Support them in getting further help

Depending on where the person is in their mental health journey, this might be offering to go with them when they visit their GP, looking into different treatment options or going online to find out more about a particular condition and self help strategies which are recommended. You could even offer to do something together which might help, such as going for regular walks in the sunshine, attending yoga classes or going to a support group.

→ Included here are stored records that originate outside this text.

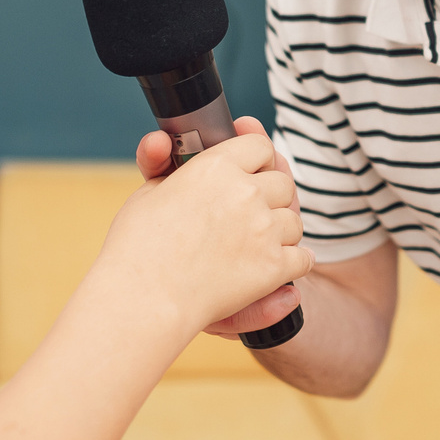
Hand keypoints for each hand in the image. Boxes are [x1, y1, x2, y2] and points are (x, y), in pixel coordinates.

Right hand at [101, 118, 309, 333]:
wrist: (142, 298)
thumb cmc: (137, 246)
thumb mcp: (147, 192)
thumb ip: (167, 165)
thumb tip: (165, 141)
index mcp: (216, 166)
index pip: (260, 146)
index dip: (256, 159)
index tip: (248, 171)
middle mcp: (246, 192)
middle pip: (283, 184)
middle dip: (271, 196)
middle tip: (249, 214)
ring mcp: (263, 229)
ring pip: (294, 221)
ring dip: (280, 231)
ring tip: (253, 245)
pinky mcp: (273, 266)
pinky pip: (302, 258)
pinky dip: (292, 264)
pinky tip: (273, 268)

Don’t forget to look after yourself too

Listening to and supporting someone who has a mental health difficulty can be challenging and at times very draining. You may find yourself getting upset or struggle to cope with seeing someone you love having such a tough time. If you live with the person, you might also be taking on the majority of or all household activities and chores such as cooking, cleaning, tidying and child care. In order to look after someone else as much as you can, it’s really important to find some time to take care of yourself both physically and emotionally. If you are adopting the role of caregiver when the person is unwell, you’re likely to need to have regular breaks where you spend some time alone or with others. And remember to set some boundaries between yourself and the person you’re looking after so that as well as having some space, they’re reminded that you have personal needs and limits too.

Final words

I really hope you’ve found today’s post useful. Figures suggest that about 1 in 4 people experience mental health problems every year and the lockdown restrictions which have been in place during 2020 and 2021 have made things particularly difficult for a lot of us. Therefore, it’s likely that at least one of your immediate family, close friends or colleagues may be finding things hard right now and could benefit from your help and support.